13. The machine readable storage of claim 12, wherein said detecting step comprises the step of detecting at least one condition selected from the group consisting of a node crash, node idleness, node underperformance, and a change in workload hosted in said node.

14. The machine readable storage of claim 12, wherein said producing step comprises the steps of:

performing a crossover operation for said configuration parameters in said retrieved set; and,

mutating at least one element of said configuration parameters in said retrieved set to produce a new generation of configuration parameters.

15. The machine readable storage of claim 14, wherein said reconfiguring step comprises the steps of:

randomly selecting a new configuration from among said new generation of configuration parameters;

determining whether said randomly selected new configuration is viable; and,

reconfiguring said node with said randomly selected new configuration only if said new configuration is determined to be viable.

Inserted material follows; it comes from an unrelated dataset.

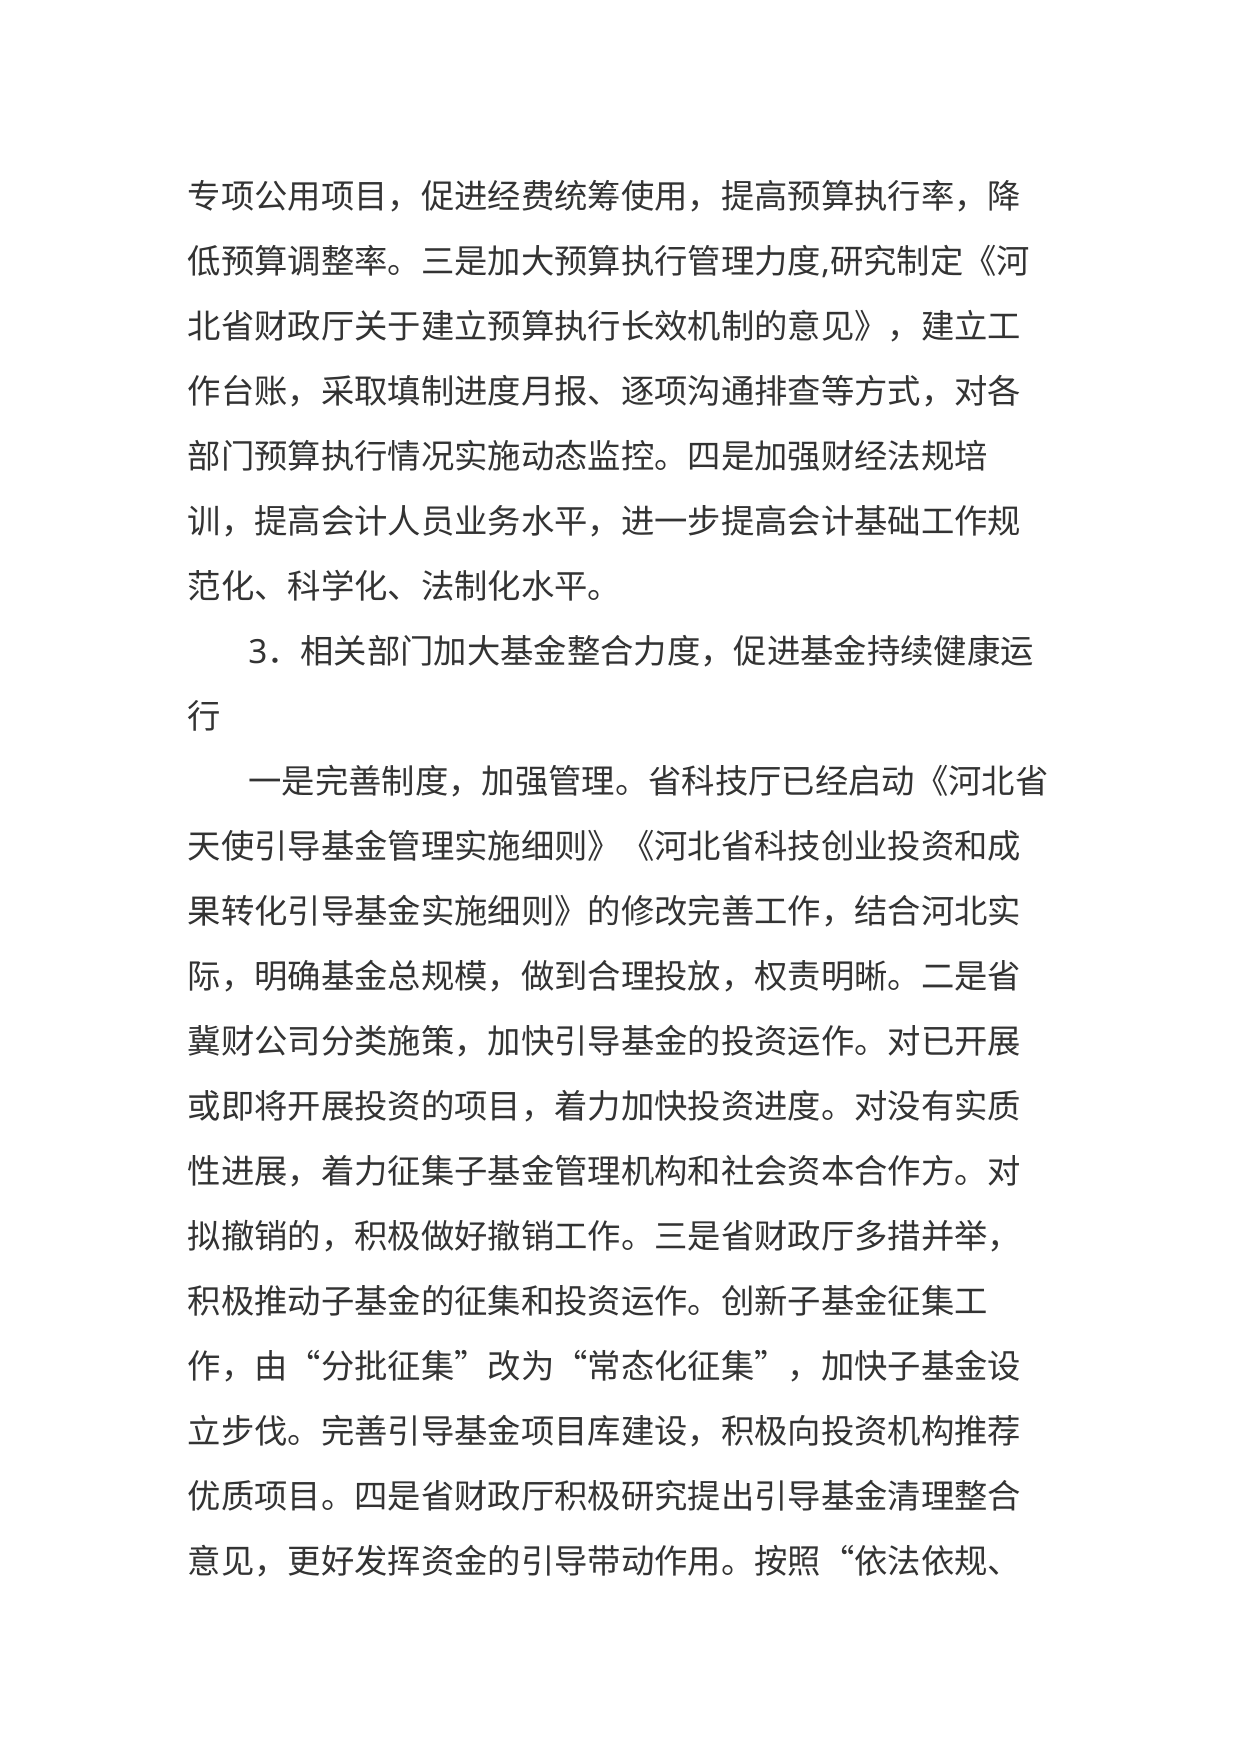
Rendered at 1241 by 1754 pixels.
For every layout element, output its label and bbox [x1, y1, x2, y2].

text [187, 162, 1053, 1592]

16. The machine readable storage of claim 15, further comprising the step of writing said randomly selected new configuration to a knowledge base if said randomly selected new configuration is determined to be viable.

17. The machine readable storage of claim 15, further comprising the steps of:

measuring node performance for said reconfigured node; and,

if said reconfigured node fails to meet baseline objectives for performance for said reconfigured node, selecting a new configuration for said node and performing said determining and reconfiguring steps for said selected new configuration.